O ofício demonstra, formalmente, o que já não é novidade dentro da PF: para investigar a reprimir o narcotráfico no Rio, a Polícia Federal conta com duas estruturas distintas, uma pertencente aos quadros da Superintendência Regional e outra paralela e ligada diretamente a Brasília. As duas não se entendem. No caso da Operação Veraneio, a ira do delegado Pompilho foi provocada por dois colegas, os delegados Ronaldo Magalhães Botelho, que chefiava o Grupo de Investigações Sensíveis (equipe de Brasília), e Roberto Prel, segundo na hierarquia da Superintendência do Rio, que teriam atropelado a equipe da DRE ao envolver outras duas unidades, com alto risco de vazamento, na ação.

A informação sobre a quantidade de drogas que seguiria para o Rio foi fornecida por dois agentes da DRE-RJ que monitoravam os supostos traficantes. O delegado de Brasília teria acusado os agentes de perder o seu alvo no Paraná, fato negado pelo delegado do Rio.

Uma semana antes, já haviam entrado em conflito por causa da apreensão de 280 quilos de maconha procedentes de Ponta Porá (MS) no Rio. No ofício 012, o delegado Pompilho da Hora afirma que a DRE não foi acionada para atuar na interceptação do carregamento, bem como teve negado o acesso aos dados produzidos pela escuta telefônica contra os envolvidos, embora tenha sido a responsável pelo pedido de interceptação na Justiça e a operação tenha ocorrido em área de sua jurisdição. ¿As condutas perpetradas neste ocorrido inviabilizaram a conclusão satisfatória, saudável e regular de qualquer diligência, sem falar nos riscos a que expõe os policiais desta unidade. E mais, não é o resultado institucional distorcido que autorizará a continuidade destas condutas¿, diz o ofício.

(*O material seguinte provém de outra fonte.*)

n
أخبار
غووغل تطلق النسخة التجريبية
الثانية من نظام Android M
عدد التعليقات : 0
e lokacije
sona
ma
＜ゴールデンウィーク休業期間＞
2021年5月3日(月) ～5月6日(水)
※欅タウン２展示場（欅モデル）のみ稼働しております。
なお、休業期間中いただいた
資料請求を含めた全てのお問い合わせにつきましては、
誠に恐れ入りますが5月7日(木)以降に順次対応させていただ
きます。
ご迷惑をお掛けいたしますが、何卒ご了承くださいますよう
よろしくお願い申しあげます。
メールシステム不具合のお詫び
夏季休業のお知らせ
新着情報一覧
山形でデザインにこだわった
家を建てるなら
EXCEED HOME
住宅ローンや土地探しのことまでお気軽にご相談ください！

Os delegados do Rio não escondem a insatisfação com a ingerência da DEA, a agência anti-drogas americana, nas ações de combate ao narcotráfico desenvolvidas pela PF. Para eles, a DEA às vezes faz pressão para que a Polícia deixe a droga sair do país, porque fica mais fácil identificar as pessoas envolvidas na outra ponta do esquema, desmontando o acesso das cargas ao território americano. Isso explicaria o desentrosamento entre equipes e a falta (ou, em alguns casos, o excesso) de comunicação entre colegas.

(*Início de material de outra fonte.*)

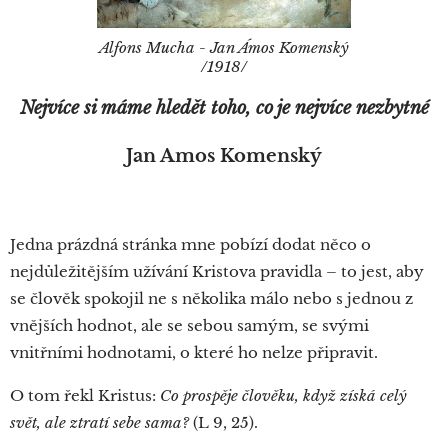
Alfons Mucha - Jan Ámos Komenský
/1918/
Nejvíce si máme hledět toho, co je nejvíce nezbytné
Jan Amos Komenský
Jedna prázdná stránka mne pobízí dodat něco o
nejdůležitějším užívání Kristova pravidla – to jest, aby
se člověk spokojil ne s několika málo nebo s jednou z
vnějších hodnot, ale se sebou samým, se svými
vnitřními hodnotami, o které ho nelze připravit.
O tom řekl Kristus:
Co prospěje člověku, když získá celý
svět, ale ztratí sebe sama?
(L 9, 25).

Além disto, os delegados da DRE-RJ descobriram que alguns dos telefones da delegacia estiveram grampeados por 90 dias numa investigação conduzida pela Divisão de Doutrina e Inteligência, de Brasília. O pedido, autorizado pela Justiça, baseava-se num dado fornecido pelo Disque-Denúncia de que um dos agentes da equipe estaria por trás do desaparecimento de drogas do depósito da PF. A investigação apurou dados sobre o patrimônio pessoal do agente, mas não reuniu provas contra ele. Para os delegados responsáveis pela DRE, um simples telefonema ao Dique-Denúncia deveria servir como ponto-de-partida de uma investigação, mas jamais fundamentar um pedido de interceptação telefônica.

Inquérito deve denunciar Duda por apologia ao crime

Em agosto, o delegado Antônio Rayol, na ocasião chefe da DRE-RJ, foi transferido para uma delegacia tida como inexpressiva, a de Repressão a Crimes Contra o Meio Ambiente e Patrimônio Histórico. No mês seguinte, o mesmo aconteceu com seu principal assessor, o delegado Pompilho da Hora, e outros integrantes da equipe. Esperava-se o fim das divergências até que, em outubro, a nova equipe da delegacia fez sua primeira operação, que ganharia as manchetes dos jornais: a invasão da rinha do Recreio e as prisões de Duda Mendonça e do vereador Jorge Babú (PT).

Os responsáveis afirmam que não esperavam encontrar Duda, no clube do Recreio. O inquérito, em fase de conclusão, deverá denunciar Duda e outros indiciados por apologia ao crime e formação de quadrilha. Com o ofício enviado na sexta-feira, cabe agora à Justiça avaliar a necessidade de oferecer garantias aos investigadores.